Code ladder, Cops

Retina, 2 bytes, 10 numbers, Cracked

_1

Works for 1 to 10, _ is a hidden character. This shouldn't be too hard, but I hope it provides a somewhat interesting puzzle. :)

You can try Retina online over here.

Octave, 55 bytes, 10 numbers, cracked

(o__(O_o_(@(__o)o__-O}_)_(0<O,{_(_o_O-1)+1_@(_1}_)(__o_

_ is the unknown character.

Solution

(o=@(O,o)(@(O,o)o{2-O}())(0<O,{@()o(O-1)+1,@()1}))(0,o) %then changing the very last 0 to 1,2,3 e.t.c.

Given x, this does recursively calculate x+1. It is mainly composed of two anonymous functions. One provides an if statement to anchor the recursion:

if_ = @( boolean, outcomes) outcomes{ 2 - boolean}();

This is just abusing the fact that a boolean values evaluates to 0 or 1. This function accepts a boolean value, and a cell array of two functions, and evaluates one or the other of these two functiosn depending on the boolean value.
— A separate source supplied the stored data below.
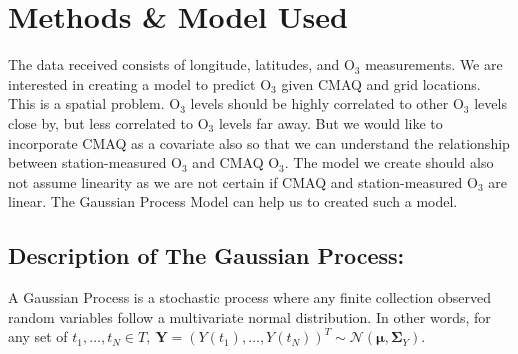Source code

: \documentclass{article}                                                   %
\begin{document}
\section{Methods \& Model Used}
  The data received consists of longitude, latitudes, and O$_3$ measurements.
  We are interested in creating a model to predict O$_3$ given CMAQ and grid 
  locations. This is a spatial problem. O$_3$ levels should be highly correlated 
  to other O$_3$ levels close by, but less correlated to O$_3$ levels far away. 
  But we would like to incorporate CMAQ as a covariate also so that we can
  understand the relationship between station-measured O$_3$ and CMAQ O$_3$.
  The model we create should also not assume linearity as we are not certain if
  CMAQ and station-measured O$_3$ are linear. The Gaussian Process Model can
  help us to created such a model. 

  \subsection{Description of The Gaussian Process:}
  A Gaussian Process is a stochastic process where any finite collection
  observed random variables follow a multivariate normal distribution.
  In other words, for any set of $t_1,\dots,t_N \in T,~\bm{Y} =
  (Y(t_1),\dots,Y(t_N))^T \sim \mathcal{N}(\bm\mu,\bm\Sigma_Y)$.

\end{document}
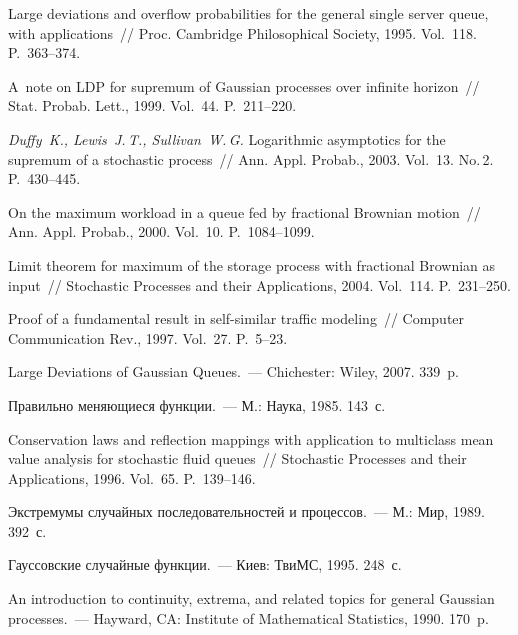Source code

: \begin{multicols}{2}
{{\begin{thebibliography}{99}
 Large deviations and overflow
probabilities for the general single server queue, with applications~// 
Proc. Cambridge Philosophical Society, 1995.
Vol.~118. P.~363--374.

 A~note on LDP for supremum of Gaussian processes
over infinite horizon~// Stat. Probab. Lett., 1999. Vol.~44.
P.~211--220.

\textit{Duffy~K., Lewis~J.\,T., Sullivan~W.\,G.} Logarithmic
asymptotics for the supremum of a stochastic process~// Ann. Appl. Probab., 2003. Vol.~13. No.\,2. P.~430--445.

 On the maximum workload in a queue fed
by fractional Brownian motion~// Ann. Appl. Probab., 2000. Vol.~10.
P.~1084--1099.

 Limit theorem for maximum
of the storage process with fractional Brownian as input~// 
Stochastic Processes and their Applications, 2004. Vol.~114.
P.~231--250.

 Proof of a
fundamental result in self-similar traffic modeling~// Computer
Communication Rev., 1997. Vol.~27. P.~5--23.

 Large Deviations of Gaussian Queues.~---
Chichester: Wiley, 2007. 339~p.

 Правильно меняющиеся функции.~--- М.: Наука, 1985.
143~с.

Conservation laws and reflection mappings with application to
multiclass mean value analysis for stochastic fluid queues~// 
Stochastic Processes and their Applications, 1996. Vol.~65.
P.~139--146.

 Экстремумы случайных
последовательностей и процессов.~--- М.: Мир, 1989. 392~с.

 Гауссовские случайные функции.~--- Киев: ТвиМС, 1995. 248~с.

\label{end\stat}

 An introduction to continuity, extrema, and
related topics for general Gaussian processes.~--- Hayward, CA: Institute of
Mathematical Statistics, 1990. 170~p.
 \end{thebibliography}
}
}


\end{multicols}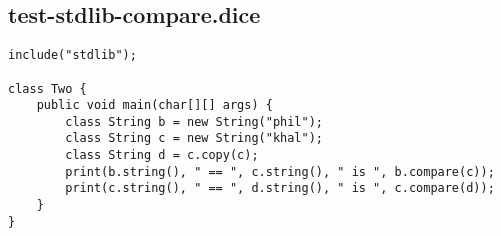\subsection{test-stdlib-compare.dice}
\begin{verbatim}
include("stdlib");

class Two {
	public void main(char[][] args) {
        class String b = new String("phil");
        class String c = new String("khal");
        class String d = c.copy(c);
        print(b.string(), " == ", c.string(), " is ", b.compare(c));
        print(c.string(), " == ", d.string(), " is ", c.compare(d));
	}
}

\end{verbatim}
The second part is the actual recursion:

plus_one = @(n,f) if_(0<n ,{@()f(n-1)+1, @()1})

As an anyonmous function is anonymous, you cannot directly access it from itsefl. That why we need a second argument f first. Later we will provide a handle to the function instelf as a second argument, so a final function would looks like so:

plus_one_final = @(n)plus_one(n,plus_one);

So in this notation my submission becomes:

(plus_one=@(n,f)(@(boolean,outcomes)outcomes{2-boolean}())(0<n,{@()f(n-1)+1,@()1}))(n,f)

I asked about recursion anchors for anonymous functions in MATLAB a while ago on stackoverflow.

Python 2, 9 bytes, 10 numbers, cracked

print 8/8

No hidden chars. Can you crack it without brute forcing?